Map showing the location of tunnel projects in the A and B groups.

This allowed me to display the data in three different views. First is the map, as seen above. I was able to show the tunnels in the two different groups identified in the documents. The A projects were existing tunnels, caves, or mines that were to be retrofitted and improved before factories could be moved in. B projects were to be completely new underground spaces.

The Exhibit also has a table view, showing all of the items with select information for easy comparison, or information retrieval at a glance. For each view, the right hand side provides options for filtering the data. Exhibit uses JavaScript, so with of the data is already present in the page,  filters and changes are applied instantly without any page reloads and slow data retrieval from the server.

A third view shows all of the items separately, with all of the available data.

Ideally, this information would be stored in a Google Spreadsheet to make updating and adding a cinch, but I was not able to get that working, so the data is in a JSON file instead. It would also have been neat to pull the information from the archive. Perhaps that can be built later.

Part 2

I also set up an Omeka install to host the images I had previously digitized from the United States Holocaust Memorial Museum. I not only want an archive, but also a way to have others transcribe and translate the documents, so I installed the Scripto plugin which is dependent on a MediaWiki install as well.

The ability to transcribe and translate is also an integral part of my dissertation. I want to argue, and show that historical work can not and should not be done alone. One way to do this is to get help from the undergraduates in the German Language program here at George Mason University. The German Language director at GMU is all on board to have some of her upper level students take on translation as part of their course work. This not only helps me, but helps them learn German by looking at interesting historical documents (and hopefully get them interested in history), but also helps future researches to be able to search and find documents easier.

Transcribing and translating made possible by Scripto and MediaWiki.

Historical Questions

This was the hardest part of the course. I’m really good at creating digital stuff because that is what I do all day. But I’m a little rusty on the historical interpretation and asking questions. What also makes this hard is not knowing completely what data I have yet.

Part of the problem with coming up with good, probing questions, is that I haven’t had a lot of time to look at the documents to see what is there. Also, there is not much written on this topic, so I’m kind of figuring out the story as I go. It’s a lot easier to read secondary works and ask new questions, or ask old questions in different ways. But there are no questions yet, except what happened.

The bigger questions, in light of this course, should be about how does this technology that we learned help understand the history, or help generate new questions. Will displaying the data in different ways help me make connections and inspire ideas that I would not otherwise have made or thought? Do the digital tools allow me to process more data than I could do non-digitally?

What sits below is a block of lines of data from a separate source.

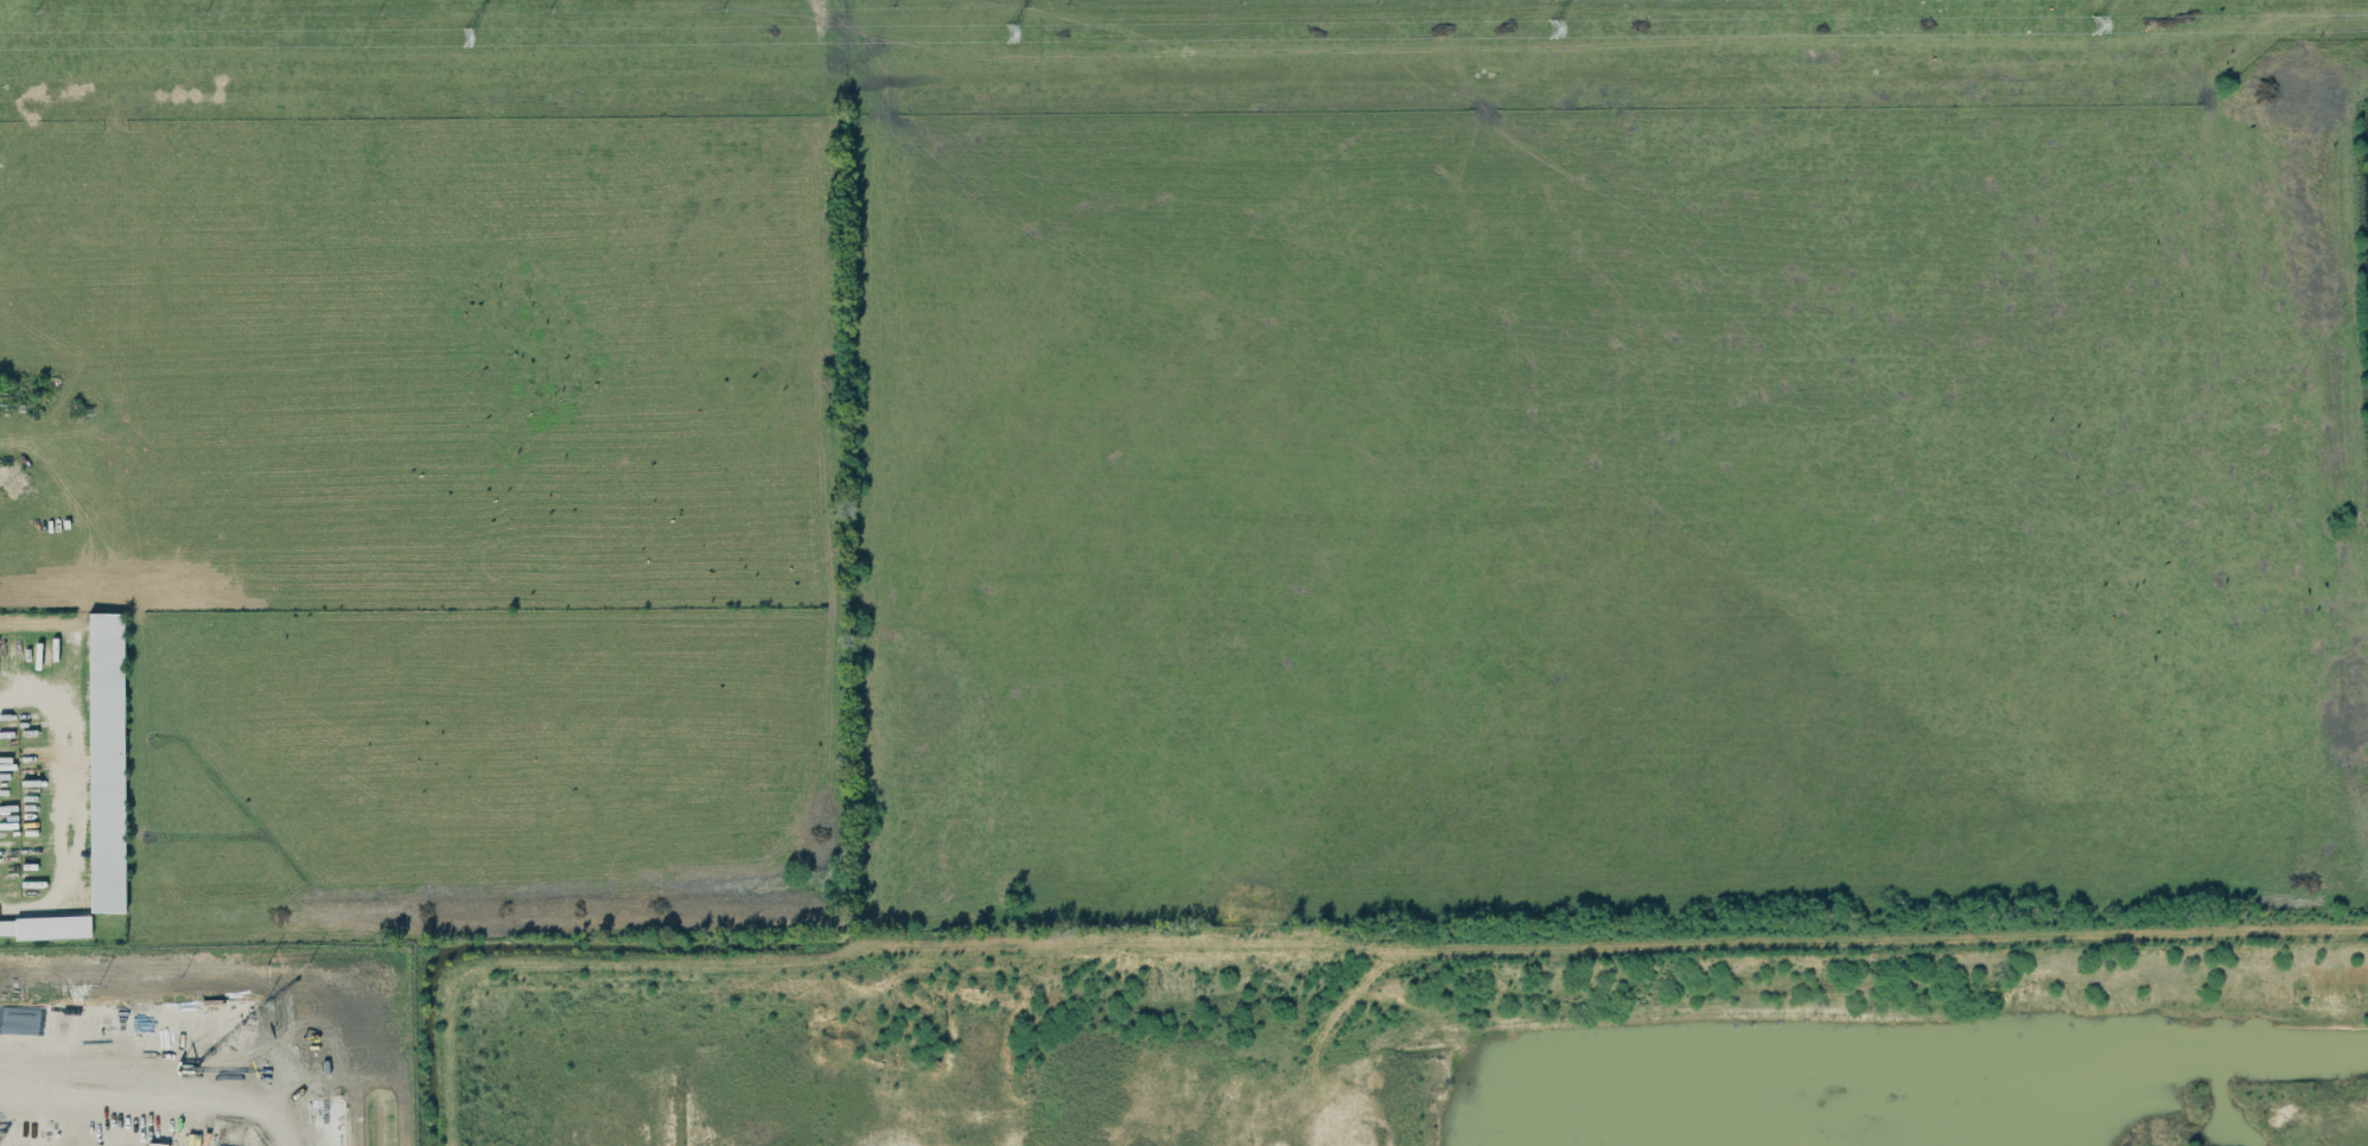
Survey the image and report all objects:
power tower: (2091, 28)
power tower: (1547, 32)
power tower: (996, 35)
power tower: (460, 37)
building: (106, 762)
road: (83, 784)
building: (46, 926)
road: (178, 1071)

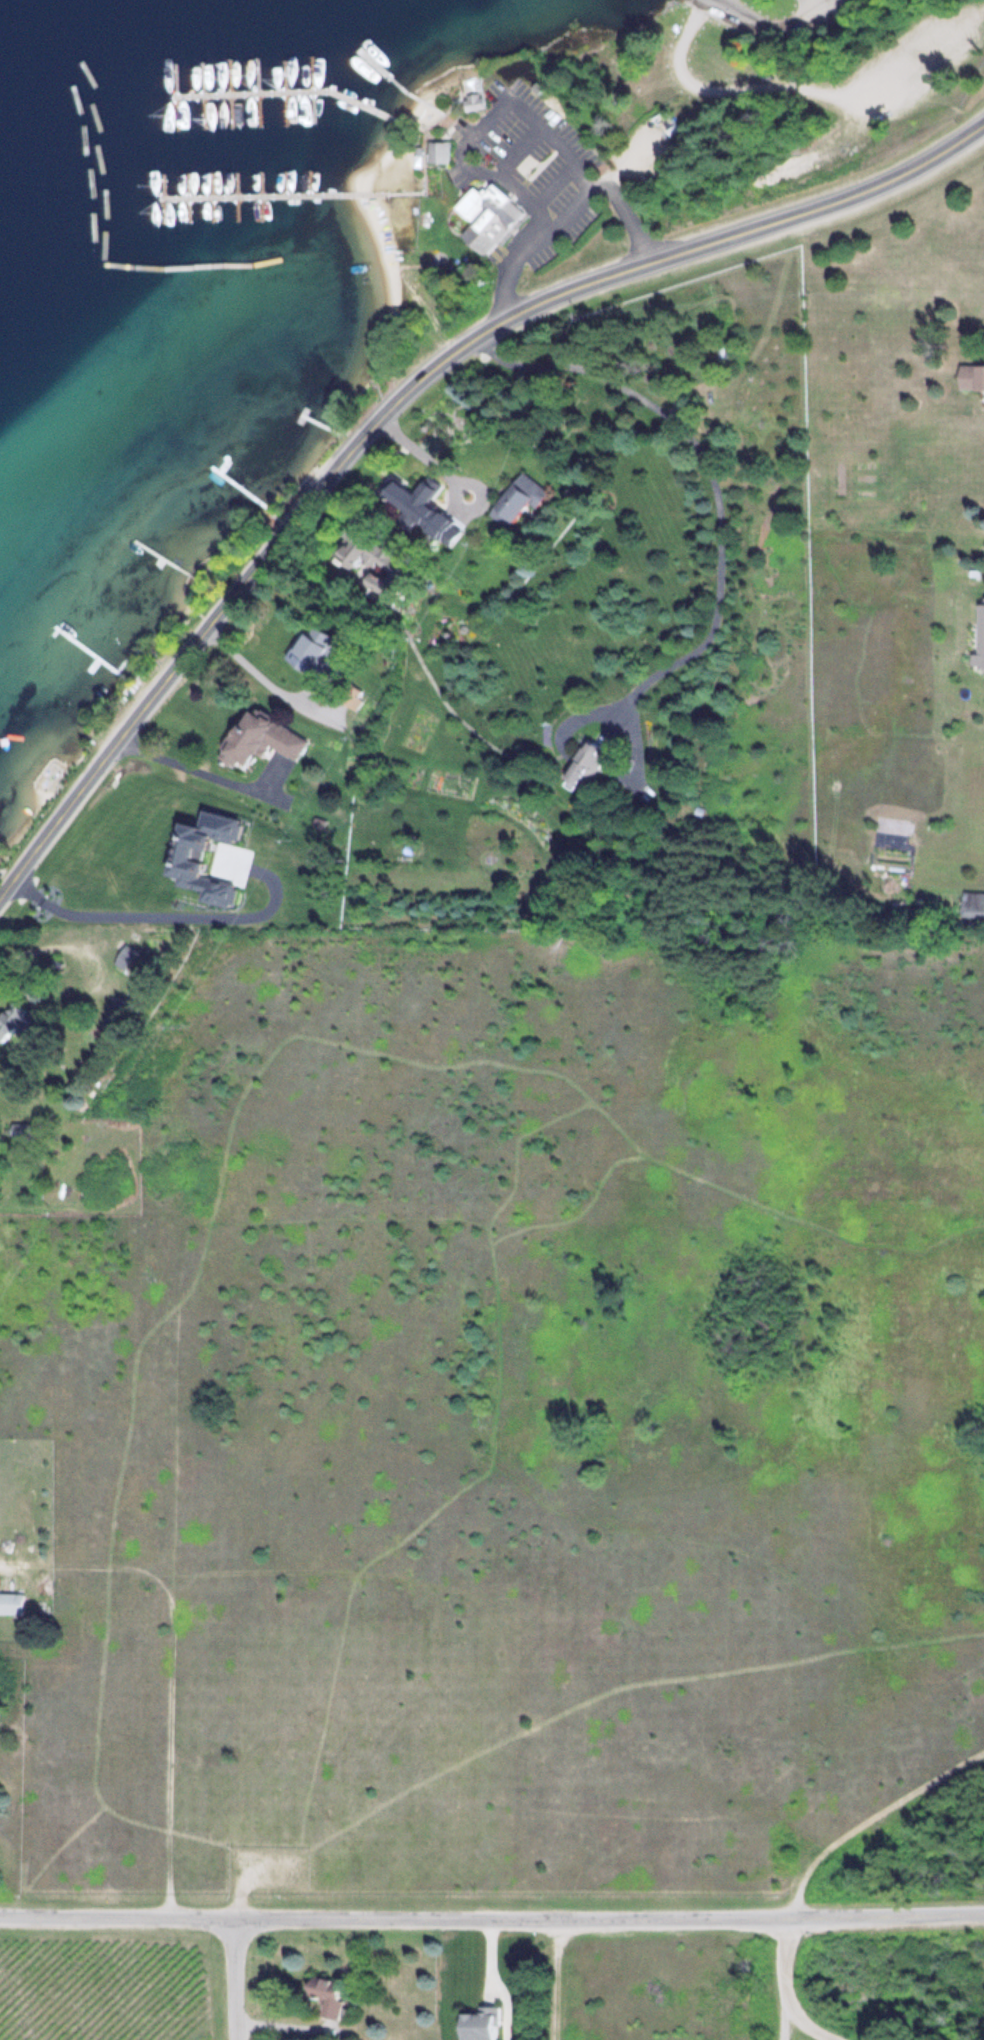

Another stumbling block (or is it a building block, it’s all about perspective, right), comes from my recent trip to Germany for research. While there I met with Dr. Ulrich Herbert at the University of Freiburg. He’s somewhat of a scholar in the area of slave labor, and has kept up to date on the writings regarding the underground dispersal projects. His wise suggestion for my dissertation was to focus on a single tunnel site, rather than trying to write about the organization responsible for all of the dispersal projects. Such an undertaking would take a life time, he said. So now I need to focus on just one tunnel, rather than all of them. Fortunately, Dr. Herbert put me in contact with the Director of the Mittelbau-Dora Concentration Camp Memorial, Dr. Jens-Christian Wagner. With his help, I may be able to find a specific tunnel to focus on, and make my trip in July 2013 that much more profitable.